# DOCUMENT SECTION
If you performed and documented the very minimum requirement for each component of the E/M, you would have a problem-focused medical history, a problem-focused examination, and a straightforward MDM. Thus, with minimum (but appropriate) documentation, you could code at least a level 2 office visit (99212) for the encounter. Use the same diagnosis code (L30.9, “dermatitis, unspecified”) because the diagnosis has not changed.
Q. Recently, a patient with stomach pains came to our urgent care clinic and was diagnosed with salmonellosis without having any laboratory tests performed. Several days later, the patient presented with diarrhea and bloody stool. A stool sample was sent to the laboratory, and tests revealed Campylobacter, requiring a new prescription. In addition to the laboratory tests, can a new E/M code be billed on the follow-up visit with the original chief presentation?
A. No. A new-patient E/M code would not be appropriate, because the patient is rechecking with a provider who had already provided face-to-face services to the patient within the last 3 years.
I do not believe that an accurate diagnosis of salmonellosis can be made without testing. However, in the unlikely case that a provider makes this unsupported diagnosis, this recheck would result in at least a level 2 office visit (99212) with just the minimum documentation for a problem-focused medical history and examination. The complexity of the MDM would be moderate because you are assigning a new diagnosis of A04.5 (“Campylobacter enteritis”) for the “number of diagnoses or treatment options,” and the laboratory test can be counted toward the “amount and/or complexity of data reviewed.” The new prescription would constitute a moderate level of risk in the “risk of complications, morbidity and/or mortality” area. Therefore, with proper documentation of the medical history and physical examination for this ill patient, this new diagnosis would support a new E/M 99214 code.
Q. A patient visited our clinic twice recently. The patient reported restlessness due to anxiety, so our provider prescribed Ambien, for with insomnia. The patient returned for evaluation by the same provider for food poisoning (new chief symptom), but the provider saw in the medical history that Ambien was prescribed for insomnia. Ambien’s adverse effects include stomachache and diarrhea, which the unaware patient mistook for food poisoning. Our provider pointed out the adverse effects and recommended that the patient cease taking Ambien. Can this follow-up on the same original diagnosis of insomnia be billed as a new E/M code?

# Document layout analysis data
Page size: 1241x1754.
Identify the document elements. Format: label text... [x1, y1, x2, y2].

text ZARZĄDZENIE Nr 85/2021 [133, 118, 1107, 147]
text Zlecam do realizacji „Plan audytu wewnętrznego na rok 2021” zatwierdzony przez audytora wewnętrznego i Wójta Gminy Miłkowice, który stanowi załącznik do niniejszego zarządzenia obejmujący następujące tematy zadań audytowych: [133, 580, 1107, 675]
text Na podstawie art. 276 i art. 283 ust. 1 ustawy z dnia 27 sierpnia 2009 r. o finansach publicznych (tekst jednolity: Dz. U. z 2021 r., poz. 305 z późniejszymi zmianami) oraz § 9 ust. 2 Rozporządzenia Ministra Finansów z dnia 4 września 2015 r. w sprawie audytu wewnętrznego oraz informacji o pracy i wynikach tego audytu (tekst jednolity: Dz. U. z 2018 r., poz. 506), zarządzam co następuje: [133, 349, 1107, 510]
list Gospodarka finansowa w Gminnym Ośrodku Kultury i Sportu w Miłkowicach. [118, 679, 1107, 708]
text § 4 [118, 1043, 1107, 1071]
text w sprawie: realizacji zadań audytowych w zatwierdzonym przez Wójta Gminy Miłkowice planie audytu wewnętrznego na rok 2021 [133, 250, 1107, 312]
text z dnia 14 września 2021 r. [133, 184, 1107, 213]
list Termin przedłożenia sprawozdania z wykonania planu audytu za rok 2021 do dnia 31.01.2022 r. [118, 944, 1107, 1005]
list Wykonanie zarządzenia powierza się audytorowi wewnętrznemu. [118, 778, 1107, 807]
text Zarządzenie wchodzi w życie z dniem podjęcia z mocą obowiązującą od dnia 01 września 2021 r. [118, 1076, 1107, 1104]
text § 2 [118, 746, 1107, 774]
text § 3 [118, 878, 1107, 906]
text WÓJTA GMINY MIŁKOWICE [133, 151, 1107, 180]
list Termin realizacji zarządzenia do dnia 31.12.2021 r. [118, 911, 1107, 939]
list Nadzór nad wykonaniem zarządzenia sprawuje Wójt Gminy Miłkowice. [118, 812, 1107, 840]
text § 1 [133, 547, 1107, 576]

# TASK BRIEF
Write what comes next in the text on billing E/M codes for follow-up visits, starting right after its final sentence.

# EXPECTED ANSWER
A. The second visit would not support a new-patient E/M code, because the patient is rechecking with a provider who had already provided face-to-face services to the patient within the last 3 years. In this case, your diagnosis selections require that close attention be paid to the coding instructions for each of the categories.
Because the patient was found to be experiencing adverse effects from the Ambien, you would search for benzodiazepine in the ICD-10’s table of drugs and would find ICD-10 code T42.4X5A, “adverse effect of benzodiazepines, initial encounter.” The guidelines at the beginning of the section state to “code first, for adverse effects, the nature of the adverse effect. . . .” Because the patient presented with diarrhea caused by drugs, you search and find code K52.1, “toxic gastroenteritis and colitis.” You will then be instructed that you must “code first (T51–T65) to identify toxic agent.” Therefore, your primary diagnosis is T52.3X1A, “toxic effect of glycols, accidental, initial encounter.” Your second diagnosis is K52.1, and your third diagnosis is T42.4X5A.
There was medical necessity with at least the very minimum of documentation required for a level 2 established-patient office visit (99212) and up to a level 4 established-patient office visit (99214), assuming that the physician documentation supported this level.